▶ **What the task requires**: Write out, word for word, every line in the data below from the one containing "middle tip: (369, 201)" to the one containing "index dip: (460, 346)", both of them included.

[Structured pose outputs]
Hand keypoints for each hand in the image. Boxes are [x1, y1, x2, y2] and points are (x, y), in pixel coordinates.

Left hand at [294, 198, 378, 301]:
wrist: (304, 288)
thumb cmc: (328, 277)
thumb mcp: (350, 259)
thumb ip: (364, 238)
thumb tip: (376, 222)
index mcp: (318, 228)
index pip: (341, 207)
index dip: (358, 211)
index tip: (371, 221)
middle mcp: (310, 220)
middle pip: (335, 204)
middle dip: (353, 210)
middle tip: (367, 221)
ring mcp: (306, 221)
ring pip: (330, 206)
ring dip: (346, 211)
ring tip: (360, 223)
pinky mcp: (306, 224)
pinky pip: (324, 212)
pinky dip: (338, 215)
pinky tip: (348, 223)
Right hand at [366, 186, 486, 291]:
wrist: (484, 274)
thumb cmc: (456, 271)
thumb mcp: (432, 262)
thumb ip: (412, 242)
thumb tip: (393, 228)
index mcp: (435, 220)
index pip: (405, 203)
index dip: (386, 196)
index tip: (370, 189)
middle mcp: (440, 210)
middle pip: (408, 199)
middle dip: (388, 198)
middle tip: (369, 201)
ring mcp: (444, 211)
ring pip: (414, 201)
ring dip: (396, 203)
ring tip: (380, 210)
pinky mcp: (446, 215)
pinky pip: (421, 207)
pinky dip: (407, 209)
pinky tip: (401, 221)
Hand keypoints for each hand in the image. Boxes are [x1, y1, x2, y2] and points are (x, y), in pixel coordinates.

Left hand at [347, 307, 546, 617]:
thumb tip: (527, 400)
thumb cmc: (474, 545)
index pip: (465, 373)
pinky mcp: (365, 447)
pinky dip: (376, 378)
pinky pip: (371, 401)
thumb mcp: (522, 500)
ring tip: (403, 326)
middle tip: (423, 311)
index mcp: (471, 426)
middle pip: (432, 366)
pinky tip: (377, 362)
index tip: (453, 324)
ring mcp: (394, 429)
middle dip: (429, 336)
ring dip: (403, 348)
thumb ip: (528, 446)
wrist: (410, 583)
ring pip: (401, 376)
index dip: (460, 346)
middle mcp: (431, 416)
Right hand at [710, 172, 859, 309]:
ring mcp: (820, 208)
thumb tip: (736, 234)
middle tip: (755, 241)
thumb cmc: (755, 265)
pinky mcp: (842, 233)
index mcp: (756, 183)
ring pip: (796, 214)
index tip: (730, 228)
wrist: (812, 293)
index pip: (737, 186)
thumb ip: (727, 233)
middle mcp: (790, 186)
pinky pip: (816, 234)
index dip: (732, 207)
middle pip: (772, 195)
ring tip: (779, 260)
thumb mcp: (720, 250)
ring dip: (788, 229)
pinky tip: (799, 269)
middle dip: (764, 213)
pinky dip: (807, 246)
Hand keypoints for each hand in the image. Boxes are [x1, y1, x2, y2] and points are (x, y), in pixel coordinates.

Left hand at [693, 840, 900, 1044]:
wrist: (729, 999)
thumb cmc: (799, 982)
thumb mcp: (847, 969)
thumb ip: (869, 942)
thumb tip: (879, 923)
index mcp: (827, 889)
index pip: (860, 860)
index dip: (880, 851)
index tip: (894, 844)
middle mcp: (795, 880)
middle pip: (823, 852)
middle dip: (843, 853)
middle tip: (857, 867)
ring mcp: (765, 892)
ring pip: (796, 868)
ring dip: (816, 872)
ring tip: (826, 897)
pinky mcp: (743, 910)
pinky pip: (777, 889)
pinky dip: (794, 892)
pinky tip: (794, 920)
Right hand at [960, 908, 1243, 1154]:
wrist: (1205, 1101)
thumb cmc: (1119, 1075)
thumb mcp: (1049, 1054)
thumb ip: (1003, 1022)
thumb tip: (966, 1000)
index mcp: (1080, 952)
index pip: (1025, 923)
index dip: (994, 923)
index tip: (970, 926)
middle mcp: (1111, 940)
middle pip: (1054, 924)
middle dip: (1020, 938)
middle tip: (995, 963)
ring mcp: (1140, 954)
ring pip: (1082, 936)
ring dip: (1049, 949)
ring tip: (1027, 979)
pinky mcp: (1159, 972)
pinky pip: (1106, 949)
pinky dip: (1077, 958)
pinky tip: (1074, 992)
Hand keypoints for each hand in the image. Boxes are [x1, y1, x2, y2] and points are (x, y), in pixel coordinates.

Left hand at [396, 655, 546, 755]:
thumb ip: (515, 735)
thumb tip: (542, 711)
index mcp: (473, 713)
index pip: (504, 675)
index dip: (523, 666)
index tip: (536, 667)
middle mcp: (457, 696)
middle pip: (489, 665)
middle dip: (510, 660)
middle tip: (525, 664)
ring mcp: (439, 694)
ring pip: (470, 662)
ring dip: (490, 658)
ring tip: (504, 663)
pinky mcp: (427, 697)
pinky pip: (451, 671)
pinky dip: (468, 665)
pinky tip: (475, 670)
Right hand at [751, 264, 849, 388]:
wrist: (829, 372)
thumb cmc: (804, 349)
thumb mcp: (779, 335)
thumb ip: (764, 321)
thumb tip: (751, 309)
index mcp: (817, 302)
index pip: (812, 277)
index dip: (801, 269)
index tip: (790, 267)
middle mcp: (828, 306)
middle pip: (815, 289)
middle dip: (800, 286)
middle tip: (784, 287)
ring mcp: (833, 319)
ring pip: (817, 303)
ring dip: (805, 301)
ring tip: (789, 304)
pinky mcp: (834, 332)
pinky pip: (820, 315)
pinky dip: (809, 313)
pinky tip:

▶ **Your response**:
middle tip: (369, 201)
ring mcp: (444, 211)
ring pip: (414, 201)
ring dip: (396, 203)
ring tip: (380, 210)
pinky mcp: (446, 215)
pinky pip: (421, 207)
pinky dip: (407, 209)
pinky tip: (401, 221)
Hand keypoints for each hand in the image. Boxes are [x1, y1, x2, y2] and points are (x, y), in pixel coordinates.

Left hand at [347, 307, 546, 617]:
thumb tip: (527, 400)
thumb cmc: (474, 545)
index pip: (465, 373)
pinky mcp: (365, 447)
pinky dip: (376, 378)
pinky pip: (371, 401)
thumb mcp: (522, 500)
ring tip: (403, 326)
middle tip: (423, 311)
index mcp: (471, 426)
middle pip: (432, 366)
pinky tip: (377, 362)
index tip: (453, 324)
ring mcp: (394, 429)
middle dip: (429, 336)
ring dip: (403, 348)
thumb ip: (528, 446)
wrist: (410, 583)
ring pip: (401, 376)
index dip: (460, 346)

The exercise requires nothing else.